WORK TO COMPLETE | Pick the lines holding the string "endl" out of the records and copy them.

(Stored data entries)
-- Opening Marker --

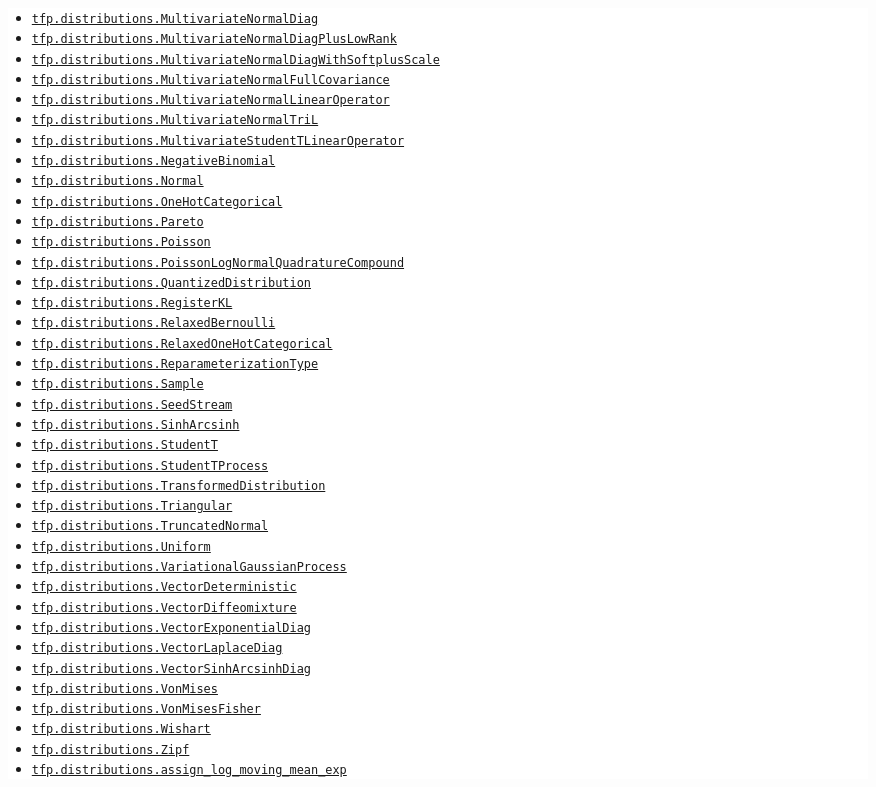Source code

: *  <a href="./tfp/distributions/MultivariateNormalDiag.md"><code>tfp.distributions.MultivariateNormalDiag</code></a>
*  <a href="./tfp/distributions/MultivariateNormalDiagPlusLowRank.md"><code>tfp.distributions.MultivariateNormalDiagPlusLowRank</code></a>
*  <a href="./tfp/distributions/MultivariateNormalDiagWithSoftplusScale.md"><code>tfp.distributions.MultivariateNormalDiagWithSoftplusScale</code></a>
*  <a href="./tfp/distributions/MultivariateNormalFullCovariance.md"><code>tfp.distributions.MultivariateNormalFullCovariance</code></a>
*  <a href="./tfp/distributions/MultivariateNormalLinearOperator.md"><code>tfp.distributions.MultivariateNormalLinearOperator</code></a>
*  <a href="./tfp/distributions/MultivariateNormalTriL.md"><code>tfp.distributions.MultivariateNormalTriL</code></a>
*  <a href="./tfp/distributions/MultivariateStudentTLinearOperator.md"><code>tfp.distributions.MultivariateStudentTLinearOperator</code></a>
*  <a href="./tfp/distributions/NegativeBinomial.md"><code>tfp.distributions.NegativeBinomial</code></a>
*  <a href="./tfp/distributions/Normal.md"><code>tfp.distributions.Normal</code></a>
*  <a href="./tfp/distributions/OneHotCategorical.md"><code>tfp.distributions.OneHotCategorical</code></a>
*  <a href="./tfp/distributions/Pareto.md"><code>tfp.distributions.Pareto</code></a>
*  <a href="./tfp/distributions/Poisson.md"><code>tfp.distributions.Poisson</code></a>
*  <a href="./tfp/distributions/PoissonLogNormalQuadratureCompound.md"><code>tfp.distributions.PoissonLogNormalQuadratureCompound</code></a>
*  <a href="./tfp/distributions/QuantizedDistribution.md"><code>tfp.distributions.QuantizedDistribution</code></a>
*  <a href="./tfp/distributions/RegisterKL.md"><code>tfp.distributions.RegisterKL</code></a>
*  <a href="./tfp/distributions/RelaxedBernoulli.md"><code>tfp.distributions.RelaxedBernoulli</code></a>
*  <a href="./tfp/distributions/RelaxedOneHotCategorical.md"><code>tfp.distributions.RelaxedOneHotCategorical</code></a>
*  <a href="./tfp/distributions/ReparameterizationType.md"><code>tfp.distributions.ReparameterizationType</code></a>
*  <a href="./tfp/distributions/Sample.md"><code>tfp.distributions.Sample</code></a>
*  <a href="./tfp/distributions/SeedStream.md"><code>tfp.distributions.SeedStream</code></a>
*  <a href="./tfp/distributions/SinhArcsinh.md"><code>tfp.distributions.SinhArcsinh</code></a>
*  <a href="./tfp/distributions/StudentT.md"><code>tfp.distributions.StudentT</code></a>
*  <a href="./tfp/distributions/StudentTProcess.md"><code>tfp.distributions.StudentTProcess</code></a>
*  <a href="./tfp/distributions/TransformedDistribution.md"><code>tfp.distributions.TransformedDistribution</code></a>
*  <a href="./tfp/distributions/Triangular.md"><code>tfp.distributions.Triangular</code></a>
*  <a href="./tfp/distributions/TruncatedNormal.md"><code>tfp.distributions.TruncatedNormal</code></a>
*  <a href="./tfp/distributions/Uniform.md"><code>tfp.distributions.Uniform</code></a>
*  <a href="./tfp/distributions/VariationalGaussianProcess.md"><code>tfp.distributions.VariationalGaussianProcess</code></a>
*  <a href="./tfp/distributions/VectorDeterministic.md"><code>tfp.distributions.VectorDeterministic</code></a>
*  <a href="./tfp/distributions/VectorDiffeomixture.md"><code>tfp.distributions.VectorDiffeomixture</code></a>
*  <a href="./tfp/distributions/VectorExponentialDiag.md"><code>tfp.distributions.VectorExponentialDiag</code></a>
*  <a href="./tfp/distributions/VectorLaplaceDiag.md"><code>tfp.distributions.VectorLaplaceDiag</code></a>
*  <a href="./tfp/distributions/VectorSinhArcsinhDiag.md"><code>tfp.distributions.VectorSinhArcsinhDiag</code></a>
*  <a href="./tfp/distributions/VonMises.md"><code>tfp.distributions.VonMises</code></a>
*  <a href="./tfp/distributions/VonMisesFisher.md"><code>tfp.distributions.VonMisesFisher</code></a>
*  <a href="./tfp/distributions/Wishart.md"><code>tfp.distributions.Wishart</code></a>
*  <a href="./tfp/distributions/Zipf.md"><code>tfp.distributions.Zipf</code></a>
*  <a href="./tfp/distributions/assign_log_moving_mean_exp.md"><code>tfp.distributions.assign_log_moving_mean_exp</code></a>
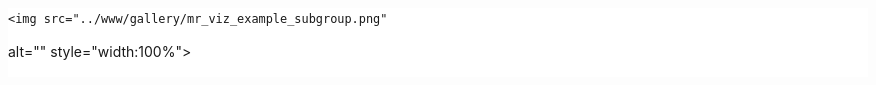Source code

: 	<img src="../www/gallery/mr_viz_example_subgroup.png"
  alt="" 
  style="width:100%">
  </a>
  </div> 
  
  
  <div class="column">
  <a href = "https://github.com/mattlee821/EpiCircos" target = "_blank">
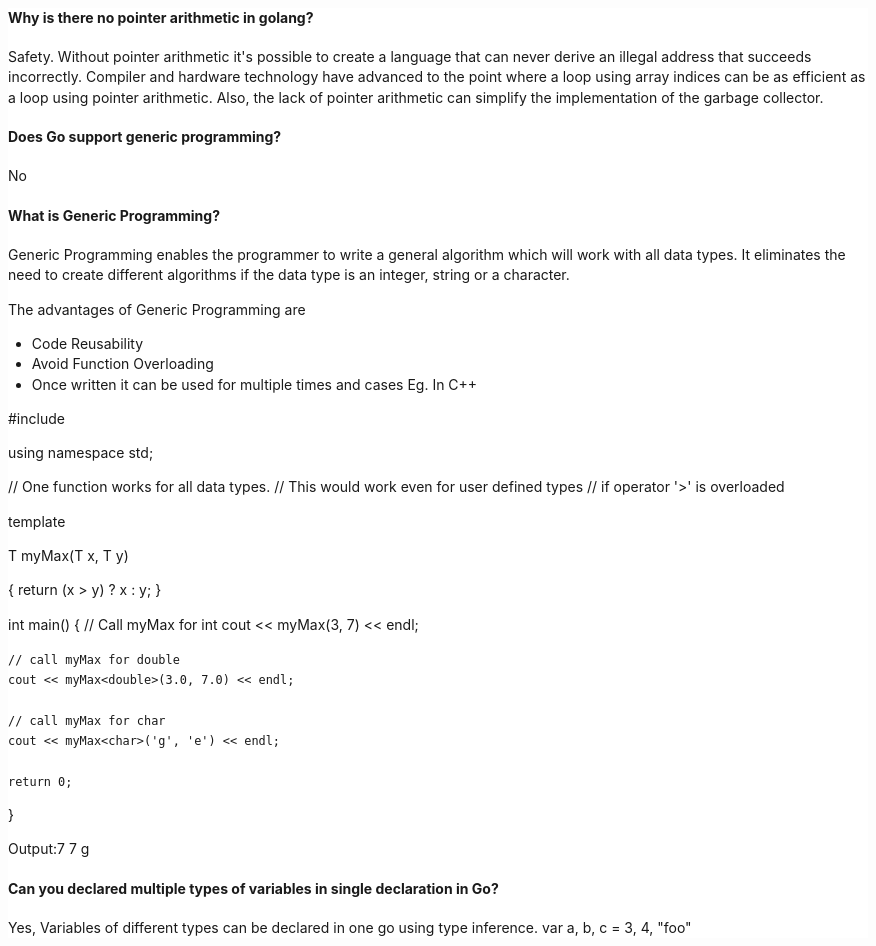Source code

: #### Why is there no pointer arithmetic in golang?
Safety. Without pointer arithmetic it's possible to create a language that can never derive an illegal address that succeeds incorrectly. Compiler and hardware technology have advanced to the point where a loop using array indices can be as efficient as a loop using pointer arithmetic. Also, the lack of pointer arithmetic can simplify the implementation of the garbage collector.

#### Does Go support generic programming?
No

#### What is Generic Programming?

Generic Programming enables the programmer to write a general algorithm which will work with all data types. It eliminates the need to create different algorithms if the data type is an integer, string or a character.

The advantages of Generic Programming are
* Code Reusability
* Avoid Function Overloading
* Once written it can be used for multiple times and cases
  Eg. In C++

#include <iostream>

using namespace std;

// One function works for all data types.
// This would work even for user defined types
// if operator '>' is overloaded

template <typename T>

T myMax(T x, T y)

{
    return (x > y) ? x : y;
}

int main()
{
    // Call myMax for int
    cout << myMax<int>(3, 7) << endl;

    // call myMax for double
    cout << myMax<double>(3.0, 7.0) << endl;

    // call myMax for char
    cout << myMax<char>('g', 'e') << endl;

    return 0;
}

Output:7
7
g

#### Can you declared multiple types of variables in single declaration in Go?
Yes, Variables of different types can be declared in one go using type inference.
var a, b, c = 3, 4, "foo"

-- Closing Marker --

OUTPUT BELOW |
    cout << myMax<int>(3, 7) << endl;
    cout << myMax<double>(3.0, 7.0) << endl;
    cout << myMax<char>('g', 'e') << endl;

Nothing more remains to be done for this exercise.